No, it’s not a spelling error… One of my favourite indulgences from our colonial past is a cheesey ‘fondu’. This is not to be confused with the northern European ‘fondue’ that was (re)discovered by Australians in the 1970s, but a dish from The English and Australian Cookery Book for the many and the Upper Ten Thousand (my eyebrows rise with amusement every time I quote this title!) written by Tasmanian politician Edward Abbott in 1864. Renowned for his esoteric style of writing, the recipe includes an extract about cheese from the classics:
XXXIII. — FONDU.
Where, where? Art thou come? Why, my cheese, my digestion, why hast thou not served thyself into my table so many meals? – Achilles, in “Troilus and Cressida.”
Four eggs well beaten, three ounces of butter, three ounces of cheese, and a gill of cream; mix well and bake for twenty minutes in small shapes or in a dish. Serve hot, for cold fondu is unbearable.
Edward Abbott, The English and Australian Cookery Book for the many and the Upper Ten Thousand. p.111
Rise and fall
Upon reading the recipe it became clear that this ‘fondu’ was actually a souffle, which when put to the test, was remarkably easy to make. Abbot gives a second recipe, which involves separating the egg yolks and whites, and whisking the latter ‘to a froth’. Testing both methods, there was little difference in the result, so I’ve erred for the simpler method for my redacted recipe (below).
As with any souffle, it must be served immediately it comes from the oven, because, as the saying goes, the lighter they are, the quicker they fall. I recommend individual ramekins over one large dish, making it easier and quicker to serve.

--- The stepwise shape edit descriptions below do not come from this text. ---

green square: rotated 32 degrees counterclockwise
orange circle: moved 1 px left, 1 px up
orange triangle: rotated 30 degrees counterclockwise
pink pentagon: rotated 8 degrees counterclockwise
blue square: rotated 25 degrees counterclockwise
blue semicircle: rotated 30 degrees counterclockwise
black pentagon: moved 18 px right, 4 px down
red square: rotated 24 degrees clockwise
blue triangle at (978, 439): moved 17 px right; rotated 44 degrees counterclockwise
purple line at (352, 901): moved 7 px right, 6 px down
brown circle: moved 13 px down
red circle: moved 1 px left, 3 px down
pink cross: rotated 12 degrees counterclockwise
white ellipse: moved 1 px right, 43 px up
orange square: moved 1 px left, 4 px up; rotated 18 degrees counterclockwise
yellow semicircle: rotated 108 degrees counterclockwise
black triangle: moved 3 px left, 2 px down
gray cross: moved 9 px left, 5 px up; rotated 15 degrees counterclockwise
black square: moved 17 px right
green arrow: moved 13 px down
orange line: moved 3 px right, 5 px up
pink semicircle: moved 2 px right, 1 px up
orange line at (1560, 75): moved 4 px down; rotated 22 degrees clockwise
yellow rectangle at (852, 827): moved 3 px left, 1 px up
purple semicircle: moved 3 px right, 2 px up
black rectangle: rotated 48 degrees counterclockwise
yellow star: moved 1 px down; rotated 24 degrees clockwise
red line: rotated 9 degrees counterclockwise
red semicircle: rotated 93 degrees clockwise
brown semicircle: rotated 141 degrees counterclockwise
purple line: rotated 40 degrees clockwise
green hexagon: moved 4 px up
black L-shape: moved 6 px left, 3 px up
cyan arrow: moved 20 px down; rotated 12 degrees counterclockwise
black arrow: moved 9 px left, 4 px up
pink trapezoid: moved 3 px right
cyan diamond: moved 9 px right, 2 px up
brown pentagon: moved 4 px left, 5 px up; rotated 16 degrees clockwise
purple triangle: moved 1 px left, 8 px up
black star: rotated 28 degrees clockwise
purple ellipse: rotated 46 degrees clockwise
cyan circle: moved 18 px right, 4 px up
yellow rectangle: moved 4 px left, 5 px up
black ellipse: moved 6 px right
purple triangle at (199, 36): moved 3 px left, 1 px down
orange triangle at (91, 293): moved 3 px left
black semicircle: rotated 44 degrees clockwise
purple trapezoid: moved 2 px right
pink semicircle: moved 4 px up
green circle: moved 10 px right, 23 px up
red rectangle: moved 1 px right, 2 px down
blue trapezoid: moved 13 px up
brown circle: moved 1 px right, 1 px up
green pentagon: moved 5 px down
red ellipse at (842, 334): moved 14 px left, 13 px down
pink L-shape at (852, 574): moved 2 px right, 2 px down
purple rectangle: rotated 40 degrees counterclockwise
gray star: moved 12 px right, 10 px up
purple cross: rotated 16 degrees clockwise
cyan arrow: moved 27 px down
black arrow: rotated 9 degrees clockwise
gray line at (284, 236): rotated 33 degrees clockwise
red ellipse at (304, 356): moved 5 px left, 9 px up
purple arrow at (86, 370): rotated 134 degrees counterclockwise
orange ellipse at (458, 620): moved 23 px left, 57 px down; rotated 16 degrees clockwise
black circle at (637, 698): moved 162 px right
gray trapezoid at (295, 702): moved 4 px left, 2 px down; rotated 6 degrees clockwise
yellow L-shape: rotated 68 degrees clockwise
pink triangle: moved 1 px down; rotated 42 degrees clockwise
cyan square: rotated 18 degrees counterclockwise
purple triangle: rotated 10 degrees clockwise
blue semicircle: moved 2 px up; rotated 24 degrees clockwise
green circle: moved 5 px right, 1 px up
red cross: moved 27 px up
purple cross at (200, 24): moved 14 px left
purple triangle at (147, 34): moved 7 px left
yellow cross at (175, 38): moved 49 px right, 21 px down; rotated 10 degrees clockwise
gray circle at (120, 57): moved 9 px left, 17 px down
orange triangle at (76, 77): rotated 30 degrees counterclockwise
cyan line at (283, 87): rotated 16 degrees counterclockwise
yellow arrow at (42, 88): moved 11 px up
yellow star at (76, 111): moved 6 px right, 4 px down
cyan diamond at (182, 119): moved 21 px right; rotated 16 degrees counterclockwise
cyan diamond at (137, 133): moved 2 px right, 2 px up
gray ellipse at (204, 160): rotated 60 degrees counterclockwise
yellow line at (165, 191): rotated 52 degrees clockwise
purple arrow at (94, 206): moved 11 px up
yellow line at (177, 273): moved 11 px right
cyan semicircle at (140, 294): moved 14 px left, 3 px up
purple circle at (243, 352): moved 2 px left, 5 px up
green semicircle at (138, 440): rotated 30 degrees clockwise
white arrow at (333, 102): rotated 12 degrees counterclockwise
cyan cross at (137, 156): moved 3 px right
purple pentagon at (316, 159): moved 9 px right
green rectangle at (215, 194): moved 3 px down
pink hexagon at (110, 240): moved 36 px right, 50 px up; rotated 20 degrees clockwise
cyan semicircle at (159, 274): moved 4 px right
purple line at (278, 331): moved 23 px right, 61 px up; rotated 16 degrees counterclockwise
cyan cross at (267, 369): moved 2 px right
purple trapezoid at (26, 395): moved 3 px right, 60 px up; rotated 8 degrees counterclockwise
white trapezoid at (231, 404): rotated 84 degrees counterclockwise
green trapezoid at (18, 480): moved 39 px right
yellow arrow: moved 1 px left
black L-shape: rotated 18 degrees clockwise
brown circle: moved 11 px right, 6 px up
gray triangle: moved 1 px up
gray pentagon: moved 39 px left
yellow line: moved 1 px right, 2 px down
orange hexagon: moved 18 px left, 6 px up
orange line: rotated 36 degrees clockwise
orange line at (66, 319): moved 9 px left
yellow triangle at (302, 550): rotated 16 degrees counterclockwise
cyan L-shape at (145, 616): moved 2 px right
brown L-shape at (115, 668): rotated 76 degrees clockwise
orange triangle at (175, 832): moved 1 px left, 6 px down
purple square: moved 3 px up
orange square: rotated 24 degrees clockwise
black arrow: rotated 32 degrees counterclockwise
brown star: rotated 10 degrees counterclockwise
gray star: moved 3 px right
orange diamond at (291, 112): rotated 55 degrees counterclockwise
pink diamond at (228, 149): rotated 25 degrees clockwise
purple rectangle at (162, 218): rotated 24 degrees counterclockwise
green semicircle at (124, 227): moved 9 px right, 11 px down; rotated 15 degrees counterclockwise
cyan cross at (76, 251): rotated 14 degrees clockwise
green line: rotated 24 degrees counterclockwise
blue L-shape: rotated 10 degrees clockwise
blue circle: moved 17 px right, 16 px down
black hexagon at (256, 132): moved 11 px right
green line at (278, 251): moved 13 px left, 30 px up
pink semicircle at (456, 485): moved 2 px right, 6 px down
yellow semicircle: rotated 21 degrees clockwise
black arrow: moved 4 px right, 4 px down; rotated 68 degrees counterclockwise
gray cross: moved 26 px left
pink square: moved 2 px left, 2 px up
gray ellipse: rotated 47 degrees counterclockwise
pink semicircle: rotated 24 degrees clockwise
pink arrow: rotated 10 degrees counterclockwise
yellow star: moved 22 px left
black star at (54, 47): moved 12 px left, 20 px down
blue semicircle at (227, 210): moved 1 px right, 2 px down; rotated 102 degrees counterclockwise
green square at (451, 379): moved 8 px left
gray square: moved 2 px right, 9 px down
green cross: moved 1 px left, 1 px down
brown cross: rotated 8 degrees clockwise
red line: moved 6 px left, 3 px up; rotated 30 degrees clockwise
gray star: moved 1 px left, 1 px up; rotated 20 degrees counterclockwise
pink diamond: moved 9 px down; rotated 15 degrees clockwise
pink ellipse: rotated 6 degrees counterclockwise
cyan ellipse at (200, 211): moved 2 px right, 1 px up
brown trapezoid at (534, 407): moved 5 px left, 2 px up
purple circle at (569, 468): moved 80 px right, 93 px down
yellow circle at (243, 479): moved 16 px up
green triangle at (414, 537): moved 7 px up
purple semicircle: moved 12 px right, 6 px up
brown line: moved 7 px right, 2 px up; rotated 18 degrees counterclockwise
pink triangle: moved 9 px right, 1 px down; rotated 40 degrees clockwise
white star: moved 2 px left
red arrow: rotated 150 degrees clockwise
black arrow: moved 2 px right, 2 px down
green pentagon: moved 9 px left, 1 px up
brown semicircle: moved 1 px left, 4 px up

The fondu is very rich, so I suggest it be served with a crisp salad – prepared on the plate or on the table while the fondus cook, so it is ready and waiting as the fondus are removed from the oven. watercress is ideal accompaniment for cheese (as Charles Dickens’ wife Catherine attests) but a colourful ‘mescalin’ mixed of slightly bitter, peppery and sweet leaves works well too.
Abbott however, was more concerned with accompaniments of the liquid kind:
Along with the fondu must be handed round choice Burgundy, or Australian white wine, if the Amphitryon has such liquor; if not, port, or a small ale-glass of real Burton.
(Burton is a strong, sweet dark ale, but do we presume the Burgundy is white rather than red?)
- 90g butter, melted slowly
- 4 free range or organic eggs (55g)
- 125ml (1/2 cup) pouring cream
- 50g stilton cheese or other blue cheese, crumbled
- 40g parmesan cheese, grated
- pinch ground nutmeg
- pinch white pepper
- pinch cayenne pepper (optional)
- salad greens, to serve
This is not a Swiss-style fondue but a type of soufflé. It is from The English and Australian cookery book by Edward Abbott (1864). The fondu is very rich, so make small servings in little dishes or custard cups.
|COOK'S TIP: You can experiment with different types of cheese, such as gruyere if blue cheese is not to your taste.|
|Preheat the oven to 180°C (160°C fan-forced). Grease four 150-ml moulds or cups by brushing the insides with some of the melted butter. |
Whisk the eggs in a mixing bowl until pale and frothy. Add the remaining butter, and the cream, cheeses and spices. Ladle the mixture into the cups, leaving a few millimetres free at the top. Put the cups in an ovenproof dish and pour in enough hot water to come halfway up their sides. Bake for 15–20 minutes, or until the fondu have puffed up and are golden on top.
Remove the fondu from the oven and serve immediately in their cups, or turned out onto small plates. The fondu will lose their lightness and 'puff' if not served quickly.
Serve with leafy salad greens to help offset the richness.